Thanks I look forward to your reply, as I am in the process now of trying to figure out if I did buy trim for a black boucle Chanel-like jacket, and if so what I did with it. If not, then I may have to make some as I do not like what I'm seeing on-line in the area of braid, trims...
In that regard, does anyone have an on-line source(s) for wool braid, trim (flat or fold-over)? MJ Trims did not have what I'm looking for. And, I've spent hours on other sources to no avail.
I bought soutache trim 10 times the length I needed for the jacket and cut it into 10 equal strands, held one end with a clip and then started braiding it using a pattern I found in a book.
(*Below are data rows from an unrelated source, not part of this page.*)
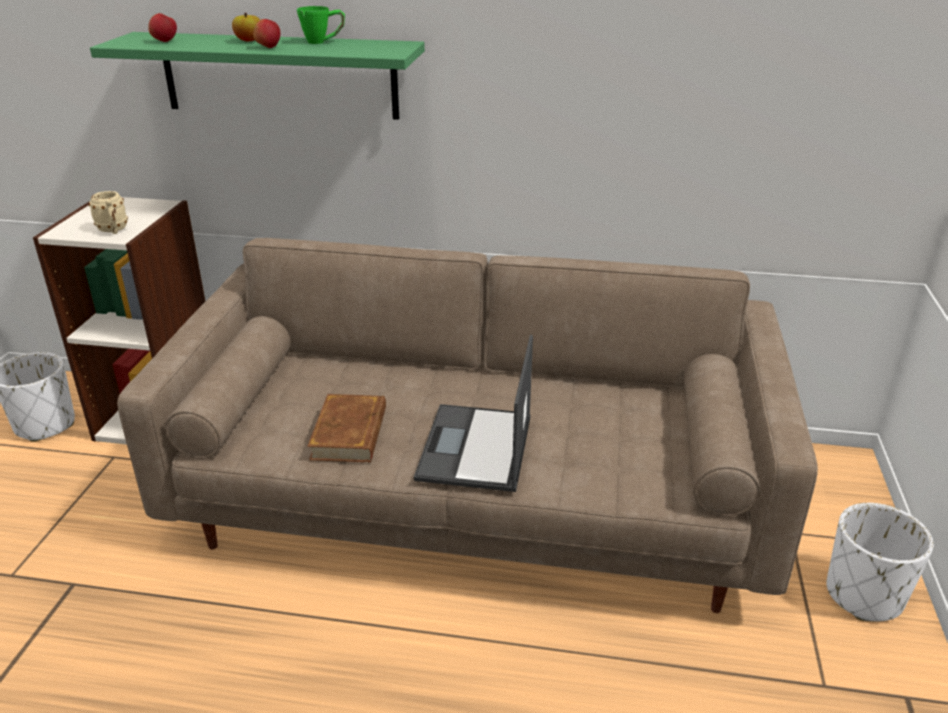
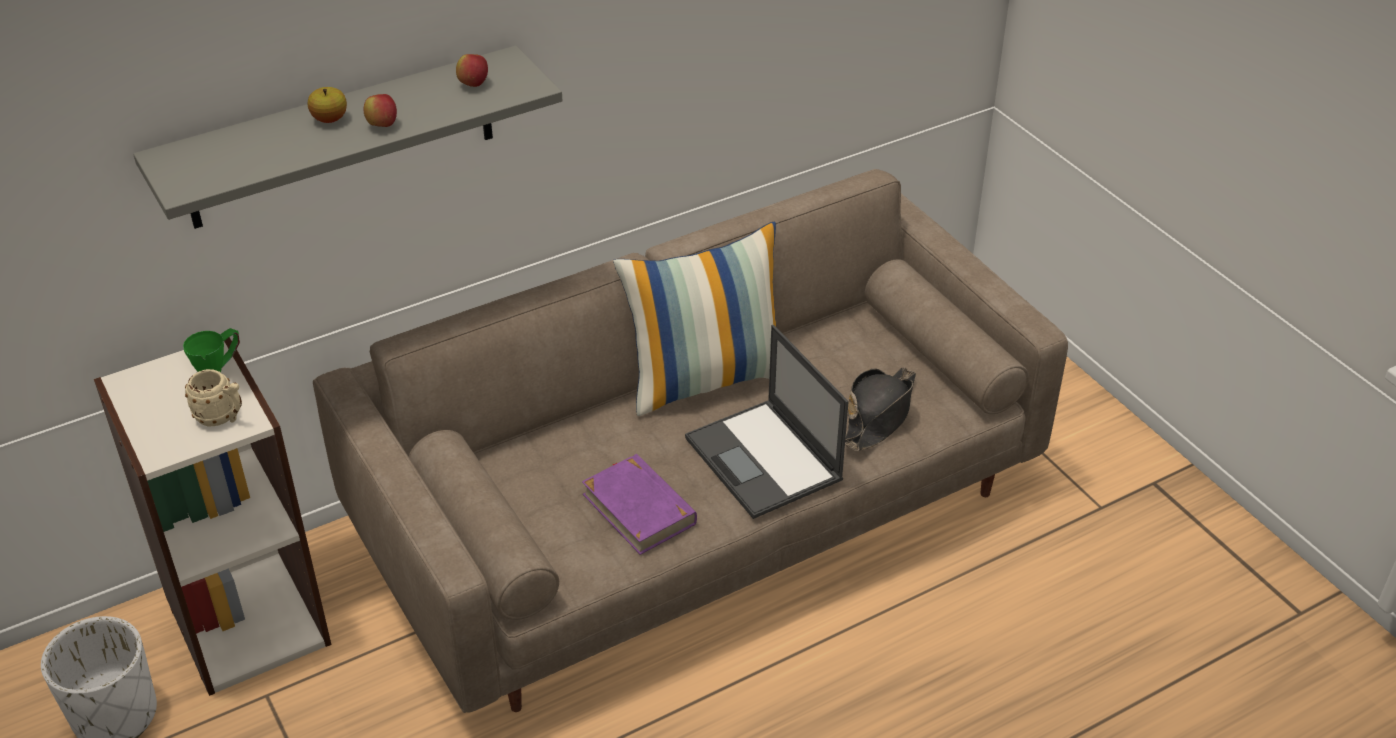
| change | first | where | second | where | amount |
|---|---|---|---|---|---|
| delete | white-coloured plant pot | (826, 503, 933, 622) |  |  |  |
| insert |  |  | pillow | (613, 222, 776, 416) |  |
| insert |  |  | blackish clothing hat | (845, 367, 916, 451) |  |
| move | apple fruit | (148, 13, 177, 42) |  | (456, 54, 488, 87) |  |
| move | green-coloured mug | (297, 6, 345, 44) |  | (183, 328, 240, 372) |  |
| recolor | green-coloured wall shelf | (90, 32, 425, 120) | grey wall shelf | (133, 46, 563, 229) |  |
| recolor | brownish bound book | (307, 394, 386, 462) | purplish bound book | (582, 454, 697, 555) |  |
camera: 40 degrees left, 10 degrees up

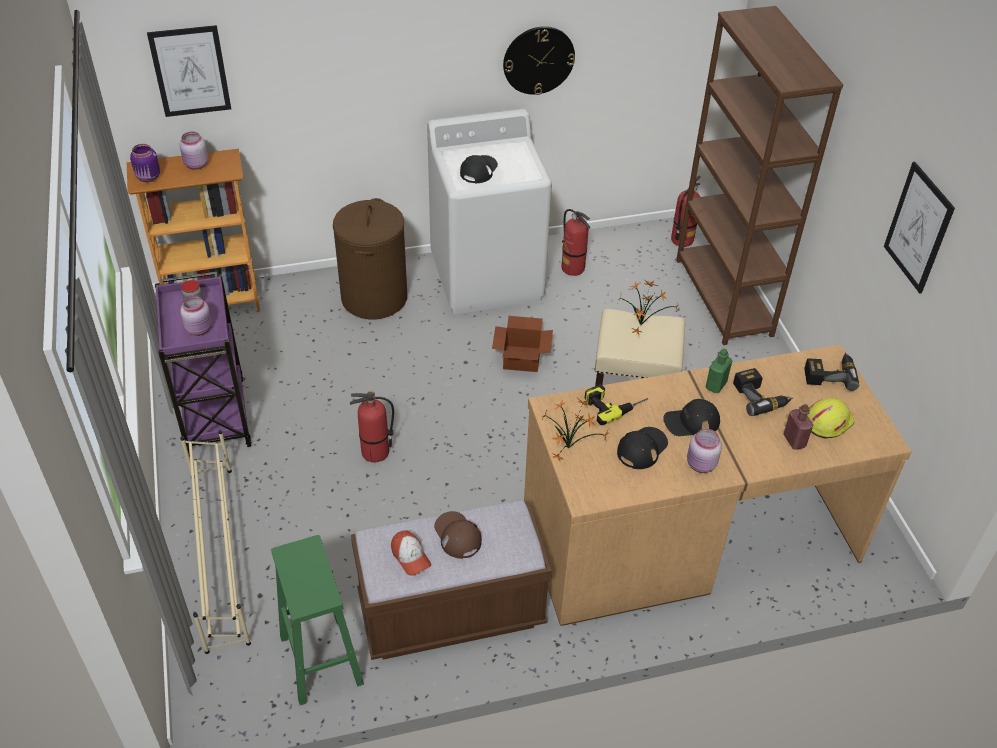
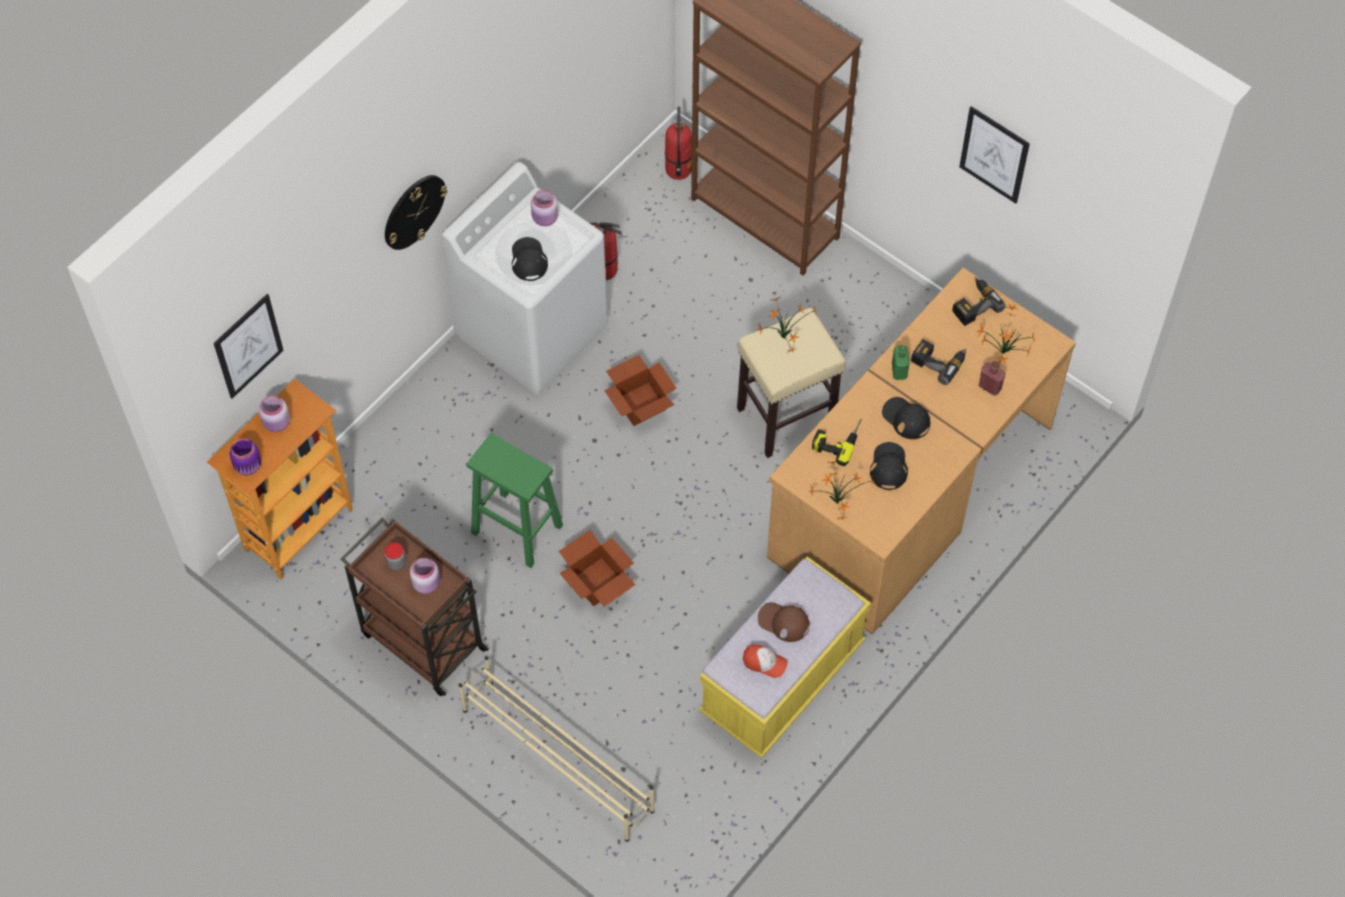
| change | first | where | second | where | amount |
|---|---|---|---|---|---|
| delete | brownish laundry basket | (333, 198, 407, 319) |  |  |  |
| move | green-coloured sitting stool | (271, 535, 364, 705) |  | (467, 433, 563, 568) |  |
| move | hanging clock | (503, 26, 575, 95) |  | (385, 175, 447, 250) |  |
| move | pink-coloured storage jar | (687, 429, 722, 473) |  | (531, 190, 558, 226) |  |
| replace | fire-fighting cylinder | (350, 391, 394, 462) | carton | (559, 530, 636, 607) |  |
| replace | yellowish safety helmet | (807, 398, 854, 439) | plant in a pot | (977, 304, 1035, 363) |  |
| recolor | purplish cart | (155, 272, 252, 457) | brownish cart | (341, 517, 489, 696) |  |
| recolor | brownish bench | (351, 500, 552, 660) | yellowish bench | (699, 557, 871, 758) |  |
| rotate | blackish cap | (663, 399, 720, 436) |  | (882, 397, 930, 439) | 90 degrees clockwise |
camera: 35 degrees left, 15 degrees up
I got the trim at a local fabric store.
Thank you for your response. All I need now is '...a pattern...' :->. I do have another questions, which is do you plan to place the soutache over another fabric like fringed wool, silk ribbon, etc. before applying it to your garment? I look forward to the response on how you can easily connect the pieces should they join at points other than seamlines. Perhaps you have already figured this out but what about piecing the braid at specific seam points? I made one jacket where the binding had to be joined at the shoulder. What really helped it to turn out OK was that I joined the binding at that point by machine so it is hardly noticeable, if at all. To avoid this joining point if your braid is not long enough perhaps you can go from bottom front center to shoulder seam, and then the other side the same. A lot of joining maybe but I am sure that you will end up with enough shorter pieces to fit the sleeves nicely if you plan to embellish there.
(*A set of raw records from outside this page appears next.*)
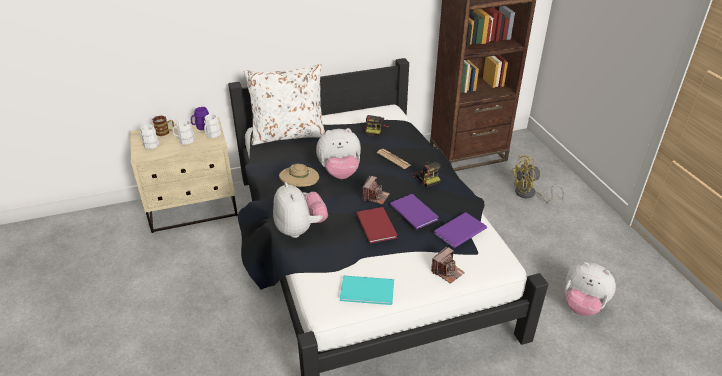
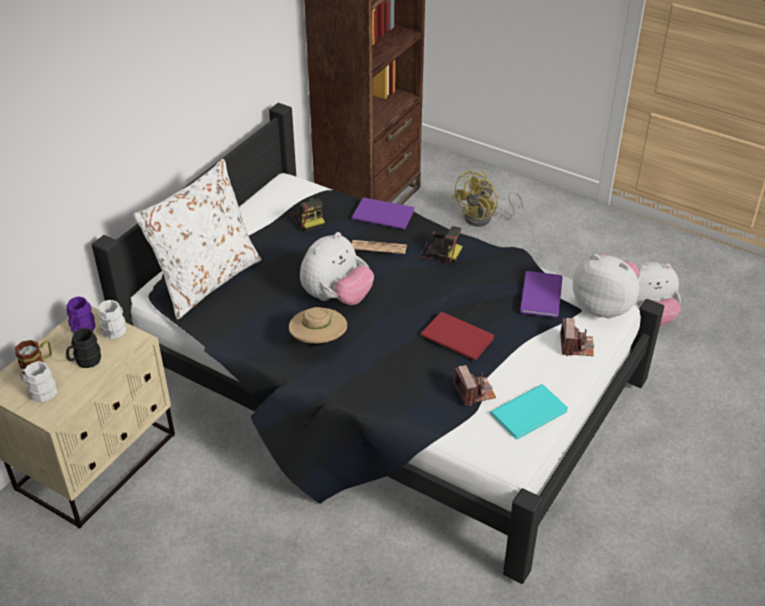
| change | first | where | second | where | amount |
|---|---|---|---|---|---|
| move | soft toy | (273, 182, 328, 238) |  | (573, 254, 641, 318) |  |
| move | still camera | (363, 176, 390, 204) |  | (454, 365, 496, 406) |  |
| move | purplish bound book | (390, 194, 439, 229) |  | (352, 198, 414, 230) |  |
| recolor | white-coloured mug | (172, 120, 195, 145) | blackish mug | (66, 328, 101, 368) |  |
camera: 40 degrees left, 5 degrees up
I'm interested in learning how you came out with this aspect of the project.
Edited 11/18/2007 3:00 pm ET by WandaJ
For braid that is too thick to turn under, I wonder if one could make a "buttonhole" at each end of the garment, insert and stitch the braid on the inside? (It would work the same way as if inserted in a seam.) Just a thought, my imagination works overtime.
After having spent 'too much' time on the Internet looking for wool braid/trim for use on a black boucle jacket, I decided to use black stretch sequin with an overlay of narrower black rayon braid. This looks really dressy without being too flashy. To tame the stretch of the sequin trim I am handstitching the rayon braid with a backstitch using a single, waxed strand of thread. I find that it is relaxing to just lay the braid out, pin it in place and simply stitch! Back to the ole' time way helps sometimes huh :->
Edited 11/19/2007 3:21 pm ET by WandaJ
Have you pretreated the trim? Every Christmas I kick myself for not pretreating the trim on my table runner as I'm pressing and stretching it to make it look like something other than a pile of rags.
Soaking the trim in water and pressing it with a press cloth has worked well since then. Even if the jacket will be drycleaned, there may be some shrinkage that a little pretreating will prevent.